Hallo Freunde des Angelsports,
Ich fliege am 2 Januar nach Kho Samui an den Lamai Beach. Kennt jemand von euch ein par gute Adressen, wo man Süss- oder Salzwasser Angeln kann?


----------



## xpudel666x (5. Dezember 2010)

*AW: Angeln auf Koh Samui*

Gibt nen Großfisch-Angelsee auf der Insel.. 

http://www.fishinginthailand.com/index.html
http://www.fishsiam.com/venues/topcats-kohsamui.html


----------



## keinangelprofi (8. Dezember 2010)

*AW: Angeln auf Koh Samui*

Lamai Beach direkt am Strand oder beim Grandfathers Rock. Auch viele einheimische Angler dort. Fänge sind aber relativ gering. Man muss schon Glück haben, um einen größeren zu erwischen#c.

Ausserdem gibt es Angeltouren mit dem Boot tagsüber und abends, kostet ca. 1.500 Bht. Kann man in jedem Hotel buchen. Ist aber eher Touriklamauk als ernsthaftes Angeln.


----------



## Pikehunter20 (17. Dezember 2010)

*AW: Angeln auf Koh Samui*

#hHey, war letzten Winter 6 Wochen auf samui :vik: Also grandfather rock ist schon eine super adresse, die thais angeln hauptsächlich mit frischen calamares, die kann mann mit einem calmar wobbler selbst fangen. Geangelt wird fast nur auf grund, aber hab einen kleinen barracuda erwischt, nachts mit knicklichtpose auf tintenfisch!  Ansonsten ist auf dem weg von lamai nach chaweng beach eine aussichtsplattform direkt an der strasse, unterhalb dieser plattform angeln immer viele thais, da war ich auch öffter! Die ausfahrten sind müll, hab nur schlechtes darüber gehört! Und ge abends angeln im dunkeln kommen die barracudas ans ufer 

Viel spaß & viel erfolg!

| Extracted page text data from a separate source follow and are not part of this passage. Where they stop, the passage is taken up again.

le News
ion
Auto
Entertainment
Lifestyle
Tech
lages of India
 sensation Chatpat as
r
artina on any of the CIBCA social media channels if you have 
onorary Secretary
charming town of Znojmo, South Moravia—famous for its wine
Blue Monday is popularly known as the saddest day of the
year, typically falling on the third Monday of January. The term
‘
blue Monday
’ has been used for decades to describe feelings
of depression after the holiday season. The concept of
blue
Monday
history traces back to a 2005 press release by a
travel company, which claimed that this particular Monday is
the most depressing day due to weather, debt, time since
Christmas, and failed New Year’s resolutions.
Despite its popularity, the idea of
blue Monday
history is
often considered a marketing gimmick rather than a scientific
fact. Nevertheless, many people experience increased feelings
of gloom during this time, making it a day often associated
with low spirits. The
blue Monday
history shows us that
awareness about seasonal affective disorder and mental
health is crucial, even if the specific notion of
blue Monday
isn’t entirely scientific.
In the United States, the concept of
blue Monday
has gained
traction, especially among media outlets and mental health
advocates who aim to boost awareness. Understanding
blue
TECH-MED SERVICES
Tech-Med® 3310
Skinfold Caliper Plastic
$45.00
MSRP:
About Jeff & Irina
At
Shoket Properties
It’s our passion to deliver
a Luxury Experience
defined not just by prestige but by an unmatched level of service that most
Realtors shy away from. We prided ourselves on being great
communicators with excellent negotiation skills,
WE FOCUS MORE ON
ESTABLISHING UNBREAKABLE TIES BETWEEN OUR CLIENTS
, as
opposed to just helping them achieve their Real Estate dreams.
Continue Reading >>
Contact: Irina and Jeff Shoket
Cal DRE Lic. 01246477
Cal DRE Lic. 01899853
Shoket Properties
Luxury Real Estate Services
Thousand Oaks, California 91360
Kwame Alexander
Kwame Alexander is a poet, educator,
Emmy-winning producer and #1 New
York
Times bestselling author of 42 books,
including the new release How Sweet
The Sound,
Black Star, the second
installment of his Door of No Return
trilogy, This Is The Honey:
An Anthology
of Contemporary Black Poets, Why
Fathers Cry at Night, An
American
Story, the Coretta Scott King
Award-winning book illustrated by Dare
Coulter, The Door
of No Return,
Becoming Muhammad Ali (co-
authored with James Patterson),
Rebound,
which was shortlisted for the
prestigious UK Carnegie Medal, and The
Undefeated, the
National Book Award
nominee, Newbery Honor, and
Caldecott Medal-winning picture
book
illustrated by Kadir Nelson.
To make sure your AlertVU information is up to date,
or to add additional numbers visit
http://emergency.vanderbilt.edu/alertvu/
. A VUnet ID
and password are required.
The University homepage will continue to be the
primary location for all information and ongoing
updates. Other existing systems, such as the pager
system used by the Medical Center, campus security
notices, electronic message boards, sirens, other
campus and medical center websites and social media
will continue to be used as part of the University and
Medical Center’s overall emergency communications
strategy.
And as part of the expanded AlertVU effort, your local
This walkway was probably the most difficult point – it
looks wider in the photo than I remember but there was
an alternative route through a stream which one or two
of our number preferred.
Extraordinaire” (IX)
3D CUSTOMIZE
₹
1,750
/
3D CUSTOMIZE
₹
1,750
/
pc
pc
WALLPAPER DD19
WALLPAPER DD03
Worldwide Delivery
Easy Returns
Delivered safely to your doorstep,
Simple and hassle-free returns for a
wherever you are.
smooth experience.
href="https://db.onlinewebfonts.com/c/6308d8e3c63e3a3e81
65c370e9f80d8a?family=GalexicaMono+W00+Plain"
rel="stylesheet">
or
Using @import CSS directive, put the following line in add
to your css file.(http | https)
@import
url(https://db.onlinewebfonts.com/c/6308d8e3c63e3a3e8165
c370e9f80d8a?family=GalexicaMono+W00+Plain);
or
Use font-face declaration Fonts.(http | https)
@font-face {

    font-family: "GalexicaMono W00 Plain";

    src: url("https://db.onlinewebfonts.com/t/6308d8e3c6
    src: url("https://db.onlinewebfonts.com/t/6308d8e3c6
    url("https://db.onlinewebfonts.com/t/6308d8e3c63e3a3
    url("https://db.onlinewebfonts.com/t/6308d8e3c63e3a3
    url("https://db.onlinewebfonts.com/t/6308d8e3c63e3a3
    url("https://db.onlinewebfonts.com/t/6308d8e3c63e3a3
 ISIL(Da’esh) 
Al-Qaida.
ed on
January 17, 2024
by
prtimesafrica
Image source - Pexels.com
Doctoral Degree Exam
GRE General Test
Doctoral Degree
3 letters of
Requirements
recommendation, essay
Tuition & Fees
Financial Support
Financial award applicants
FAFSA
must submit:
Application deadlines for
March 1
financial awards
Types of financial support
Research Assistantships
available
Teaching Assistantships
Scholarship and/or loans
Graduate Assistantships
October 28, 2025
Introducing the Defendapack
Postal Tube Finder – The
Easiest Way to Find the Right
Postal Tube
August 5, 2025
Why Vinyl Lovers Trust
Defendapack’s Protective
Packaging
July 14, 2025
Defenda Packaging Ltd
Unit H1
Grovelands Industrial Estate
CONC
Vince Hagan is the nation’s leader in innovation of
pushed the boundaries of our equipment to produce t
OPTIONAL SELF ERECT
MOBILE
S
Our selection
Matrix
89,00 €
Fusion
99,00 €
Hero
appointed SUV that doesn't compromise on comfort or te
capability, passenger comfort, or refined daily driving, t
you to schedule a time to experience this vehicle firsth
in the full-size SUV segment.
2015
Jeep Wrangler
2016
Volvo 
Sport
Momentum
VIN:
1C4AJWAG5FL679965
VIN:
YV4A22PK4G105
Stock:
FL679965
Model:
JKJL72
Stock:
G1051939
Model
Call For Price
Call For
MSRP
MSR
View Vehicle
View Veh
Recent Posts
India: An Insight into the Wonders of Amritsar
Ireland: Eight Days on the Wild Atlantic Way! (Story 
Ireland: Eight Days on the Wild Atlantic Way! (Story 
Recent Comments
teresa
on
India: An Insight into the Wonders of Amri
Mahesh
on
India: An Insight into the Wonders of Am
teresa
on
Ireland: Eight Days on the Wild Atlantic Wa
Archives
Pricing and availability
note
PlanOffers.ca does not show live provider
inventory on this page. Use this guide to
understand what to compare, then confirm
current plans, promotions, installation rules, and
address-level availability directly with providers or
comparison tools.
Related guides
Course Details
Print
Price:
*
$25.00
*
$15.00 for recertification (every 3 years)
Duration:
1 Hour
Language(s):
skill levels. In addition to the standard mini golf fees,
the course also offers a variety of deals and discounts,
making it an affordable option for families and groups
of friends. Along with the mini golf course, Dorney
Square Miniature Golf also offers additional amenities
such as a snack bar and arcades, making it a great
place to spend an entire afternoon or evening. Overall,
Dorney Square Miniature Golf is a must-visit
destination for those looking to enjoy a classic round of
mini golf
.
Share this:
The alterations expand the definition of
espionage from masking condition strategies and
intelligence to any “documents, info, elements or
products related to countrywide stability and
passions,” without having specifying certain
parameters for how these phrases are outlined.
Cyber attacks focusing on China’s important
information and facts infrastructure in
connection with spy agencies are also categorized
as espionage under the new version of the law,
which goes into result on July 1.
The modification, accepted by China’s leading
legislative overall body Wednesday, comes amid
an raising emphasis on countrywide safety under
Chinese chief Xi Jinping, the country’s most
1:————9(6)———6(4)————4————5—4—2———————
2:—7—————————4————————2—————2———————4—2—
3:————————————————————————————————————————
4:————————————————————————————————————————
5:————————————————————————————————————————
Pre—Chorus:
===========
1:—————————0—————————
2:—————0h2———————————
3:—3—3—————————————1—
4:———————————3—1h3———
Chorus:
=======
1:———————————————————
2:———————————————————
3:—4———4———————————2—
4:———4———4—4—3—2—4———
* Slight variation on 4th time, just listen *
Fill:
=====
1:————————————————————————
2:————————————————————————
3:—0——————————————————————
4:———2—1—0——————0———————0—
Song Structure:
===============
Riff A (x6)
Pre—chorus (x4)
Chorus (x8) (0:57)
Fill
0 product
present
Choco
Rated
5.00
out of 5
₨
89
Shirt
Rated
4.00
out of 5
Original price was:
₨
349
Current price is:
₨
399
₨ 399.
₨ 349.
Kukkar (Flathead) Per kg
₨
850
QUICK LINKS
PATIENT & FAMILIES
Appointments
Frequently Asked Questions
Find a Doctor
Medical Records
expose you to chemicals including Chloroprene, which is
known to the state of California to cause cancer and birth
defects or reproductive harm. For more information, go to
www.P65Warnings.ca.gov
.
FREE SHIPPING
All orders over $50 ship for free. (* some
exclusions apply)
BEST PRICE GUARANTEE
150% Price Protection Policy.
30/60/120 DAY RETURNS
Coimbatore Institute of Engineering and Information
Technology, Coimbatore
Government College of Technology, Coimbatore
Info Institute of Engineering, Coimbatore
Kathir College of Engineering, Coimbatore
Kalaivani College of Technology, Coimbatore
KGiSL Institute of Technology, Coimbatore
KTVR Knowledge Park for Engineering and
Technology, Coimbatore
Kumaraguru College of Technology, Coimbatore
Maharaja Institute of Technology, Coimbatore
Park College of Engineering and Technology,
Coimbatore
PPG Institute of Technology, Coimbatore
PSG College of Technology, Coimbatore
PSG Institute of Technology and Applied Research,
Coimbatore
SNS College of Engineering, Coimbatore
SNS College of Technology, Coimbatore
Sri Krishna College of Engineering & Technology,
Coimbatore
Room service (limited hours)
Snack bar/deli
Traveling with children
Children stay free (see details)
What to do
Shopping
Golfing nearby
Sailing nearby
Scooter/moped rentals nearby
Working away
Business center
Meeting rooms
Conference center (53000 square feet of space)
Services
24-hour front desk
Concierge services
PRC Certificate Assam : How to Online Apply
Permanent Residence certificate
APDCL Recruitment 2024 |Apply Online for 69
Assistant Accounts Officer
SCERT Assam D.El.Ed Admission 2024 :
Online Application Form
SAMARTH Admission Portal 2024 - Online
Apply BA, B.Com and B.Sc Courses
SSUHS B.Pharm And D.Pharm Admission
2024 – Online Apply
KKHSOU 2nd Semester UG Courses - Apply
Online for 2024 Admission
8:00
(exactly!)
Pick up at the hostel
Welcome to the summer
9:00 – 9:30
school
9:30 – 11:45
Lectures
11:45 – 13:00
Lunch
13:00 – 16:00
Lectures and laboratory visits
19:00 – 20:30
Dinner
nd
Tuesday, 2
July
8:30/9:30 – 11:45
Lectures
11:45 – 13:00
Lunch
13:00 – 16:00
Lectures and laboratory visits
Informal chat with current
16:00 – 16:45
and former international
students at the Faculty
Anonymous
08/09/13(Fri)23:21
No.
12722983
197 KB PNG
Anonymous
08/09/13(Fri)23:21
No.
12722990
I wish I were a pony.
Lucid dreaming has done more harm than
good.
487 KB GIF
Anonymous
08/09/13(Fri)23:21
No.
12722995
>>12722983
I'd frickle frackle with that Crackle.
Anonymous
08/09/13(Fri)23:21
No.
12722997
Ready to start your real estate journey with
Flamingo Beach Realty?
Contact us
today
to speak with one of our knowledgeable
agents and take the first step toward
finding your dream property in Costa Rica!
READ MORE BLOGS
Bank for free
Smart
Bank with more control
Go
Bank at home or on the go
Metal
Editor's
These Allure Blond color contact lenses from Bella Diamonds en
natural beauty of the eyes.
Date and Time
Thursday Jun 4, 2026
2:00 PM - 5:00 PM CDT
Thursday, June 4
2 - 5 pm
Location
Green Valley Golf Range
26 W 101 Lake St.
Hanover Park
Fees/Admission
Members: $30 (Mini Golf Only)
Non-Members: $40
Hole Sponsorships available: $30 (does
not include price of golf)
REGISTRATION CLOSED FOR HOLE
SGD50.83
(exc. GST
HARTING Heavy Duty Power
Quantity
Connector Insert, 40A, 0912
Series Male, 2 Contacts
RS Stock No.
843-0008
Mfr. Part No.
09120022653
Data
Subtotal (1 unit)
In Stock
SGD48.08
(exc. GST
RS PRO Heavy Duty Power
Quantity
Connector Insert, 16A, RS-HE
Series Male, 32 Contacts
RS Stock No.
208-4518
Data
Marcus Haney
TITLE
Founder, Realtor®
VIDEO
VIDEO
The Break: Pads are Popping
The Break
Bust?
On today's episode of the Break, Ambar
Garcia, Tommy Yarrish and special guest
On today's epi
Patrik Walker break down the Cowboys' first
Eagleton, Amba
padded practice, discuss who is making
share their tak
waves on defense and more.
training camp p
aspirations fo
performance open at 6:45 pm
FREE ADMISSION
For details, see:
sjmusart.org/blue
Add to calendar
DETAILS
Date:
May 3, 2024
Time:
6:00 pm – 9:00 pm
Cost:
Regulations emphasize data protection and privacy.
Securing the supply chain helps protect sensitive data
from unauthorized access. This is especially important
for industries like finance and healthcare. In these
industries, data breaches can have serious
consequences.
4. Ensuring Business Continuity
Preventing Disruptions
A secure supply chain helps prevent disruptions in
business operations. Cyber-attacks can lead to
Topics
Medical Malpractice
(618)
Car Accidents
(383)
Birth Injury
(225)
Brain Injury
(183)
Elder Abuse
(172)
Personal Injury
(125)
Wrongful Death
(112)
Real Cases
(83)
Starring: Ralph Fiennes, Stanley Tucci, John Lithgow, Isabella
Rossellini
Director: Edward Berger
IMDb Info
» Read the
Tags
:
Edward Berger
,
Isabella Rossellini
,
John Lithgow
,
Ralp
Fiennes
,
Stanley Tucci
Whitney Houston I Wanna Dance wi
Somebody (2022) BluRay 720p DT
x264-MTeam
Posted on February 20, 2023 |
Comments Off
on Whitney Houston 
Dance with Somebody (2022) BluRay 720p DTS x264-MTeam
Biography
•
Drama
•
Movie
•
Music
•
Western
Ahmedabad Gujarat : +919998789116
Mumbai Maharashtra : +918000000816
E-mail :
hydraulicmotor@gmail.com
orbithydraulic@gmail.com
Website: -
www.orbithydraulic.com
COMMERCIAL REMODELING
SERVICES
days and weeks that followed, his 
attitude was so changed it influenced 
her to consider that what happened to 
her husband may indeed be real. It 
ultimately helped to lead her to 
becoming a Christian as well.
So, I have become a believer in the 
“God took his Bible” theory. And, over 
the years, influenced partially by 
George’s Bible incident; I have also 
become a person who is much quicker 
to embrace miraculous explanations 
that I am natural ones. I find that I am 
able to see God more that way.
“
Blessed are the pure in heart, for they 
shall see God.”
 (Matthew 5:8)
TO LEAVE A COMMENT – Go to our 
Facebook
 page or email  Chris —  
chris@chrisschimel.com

Warte auf deinen bericht #h


----------



## Jürgen D. (18. Dezember 2010)

*AW: Angeln auf Koh Samui*

Ich war letzten Sommer in Chaweng beach.Dort habe ich vom
Strand,hinter dem vorgelagertem Riff,einige kleine Barsche usw.
gefangen.Ein Riesenhornhecht war auch dabei ca.1,3 m.
Spinnfischen ist erfolgreicher,mit Pose und Naturköder sehr viele
Abrisse,selbst keiner Fische im Riff.
Nachts war ich einmal mit einheimischen Fischern draußen.Erst
Tintenfischfang mit den grünen Lampen und Wurfnetz,dann 2
Langleinen mit jeweils 500 Haken ausgelegt.In der Wartezeit
haben wir,5Mann,mit lebenden Tintenfisch auf Baracuda geangelt.Fänge und Bisse null und das in 3h.Ich habe mit Pilker
und Heringsvorfach einige kleine Fische mit riesigen Augen gefangen.
Als Imbiß gab es Tintenfischsushi mit chilli und Knobi.
Dann,endlich,Langleinen einholen.Ergebnis:4 kleine Fische und
eine 60 cm Muräne.
Soviel zum Fischreichtum.
Ich war dann noch zum süßwasserangeln in einem Forellenpuff 
nur mit anderen Fichen.Das war super, ich konnte in 6h 2Mekongwelse CA.1,2m einen Aligatorhecht und einen Redtailwels fangen.Hatte noch sehr viele Bisse.
Preis ca.60 Euro.


----------



## gizmo_cool (24. Dezember 2010)

*AW: Angeln auf Koh Samui*

Hi
ich war mit meiner Frau letzten Winter auf Samui. Wir waren 2 mal im Top Cats Fishing Resort, das war ne klasse Angelei. Die Guids sind Top, wenns mal länger nicht Beisst Fahren die mit dem Boot Raus die  Schnur in der Hand  und Klopfen dir die Welse  .
Ich hatte beide male genug Fisch, waren auch 2 Siamkarpfen mit dabei. 
Angeln von der Küste aus konnte ich leider nicht Probieren da wir in der Zeit zu viel Wellengang hatten. Auf Samui gibt es leider keine Garnelen Angelanlage wie in Phuket, das macht auch Spass wenn draussen mal zu viel Regen hat.

Hier gibts ein Paar Bilder  http://www.fisch-hitparade.de/album.php?albumid=1674


----------